Бигенд остановил машину. За приехавшими внимательно наблюдал из-за зеркальных стёкол охранник в униформе — чёрных шортах и рубашке с коротким рукавом. На его бедре была пристёгнута увесистая кобура с многочисленными карманами.
Холлис неодолимо потянуло покинуть салон, что она и сделала.
Движение, с которым открылась дверца автомобиля, неприятно напоминало одновременно банковский сейф и вечернюю сумочку Армани: безукоризненно выверенная, бомбонепробиваемая надёжность в сочетании с косметически-совершенной зализанностью. После этого шершавый бетонный пол, усеянный гипсовой крошкой, даже немного успокаивал. Охранник повёл радиопультом, и за спиной журналистки загромыхало сегментированное железо.
— Сюда, пожалуйста, — произнёс Бигенд сквозь грохот и двинулся прочь, не потрудившись закрыть за собой дверцу.
Холлис последовала его примеру. По пути она обернулась. Машина осталась распахнутой, её мягкие, обитые кожей ягнёнка внутренности, особенно чёткие в искусственном свете гаража, напоминали небольшую пещеру.

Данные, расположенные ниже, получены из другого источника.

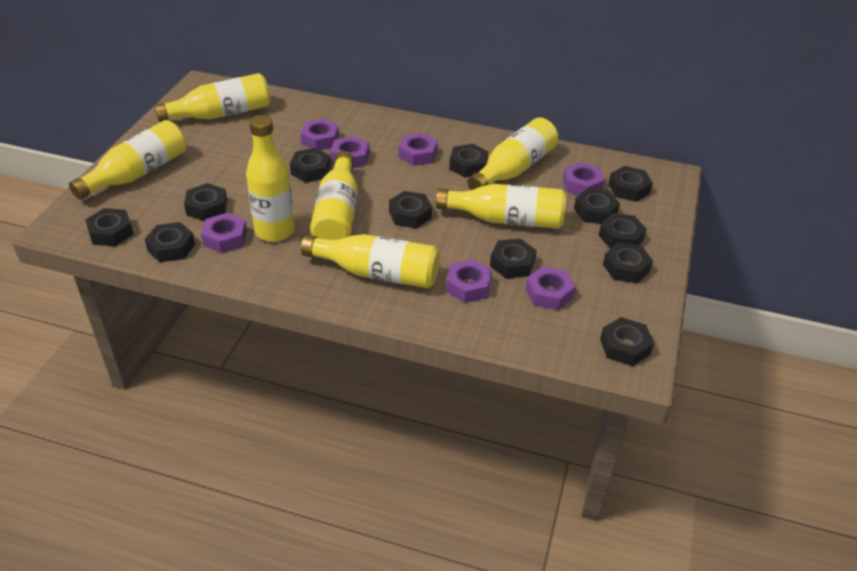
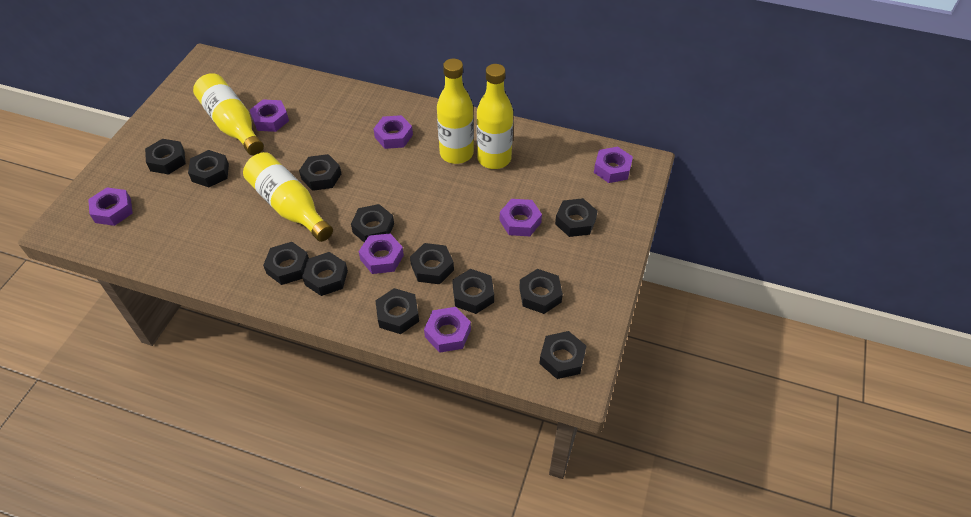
yellow bottle: [69,120,186,200] [154,73,270,122] [246,115,295,242] [301,234,440,288] [310,151,358,240] [436,184,566,229] [467,117,559,190] = 7 -> [193,73,264,155] [243,152,333,242] [437,59,474,164] [476,64,513,169] = 4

— В процессе ремонта мы теряем львиную долю своих преимуществ, — посетовал Бигенд, обогнув десятифутовую груду кирпича.
— Львиную долю?
— Да, б
Холлис не нашлась с ответом и промолчала.
Поднявшись по широкому лестничному пролёту, они вошли в помещение, которому предстояло превратиться в фойе. Здешний охранник внимательно изучал окна замкнутой телесистемы, выведенные на дисплей с плоским экраном, и даже не поднял головы, когда разъехались двери лифта, сплошь обклеенного пыльными слоями гофрированного картона.
Бигенд приподнял забрызганный побелкой клапан и прикоснулся к панели управления. Через два этажа лифт остановился.
Мужчина жестом пригласил свою спутницу на выход, и они ступили на дорожку из того же картона, приклеенного изолентой к гладкому серому полу из какого-то незнакомого материала. Дорожка вела к столу для переговоров, окружённому шестью стульями. Над ним на стене висел экран с диагональю в тридцать футов, который изображал портрет Холлис работы Антона Корбайна в идеальном разрешении.
Журналистка обернулась на Бигенда, и тот сказал:
— Чудесный снимок.
— А у меня от него до сих пор мурашки по коже.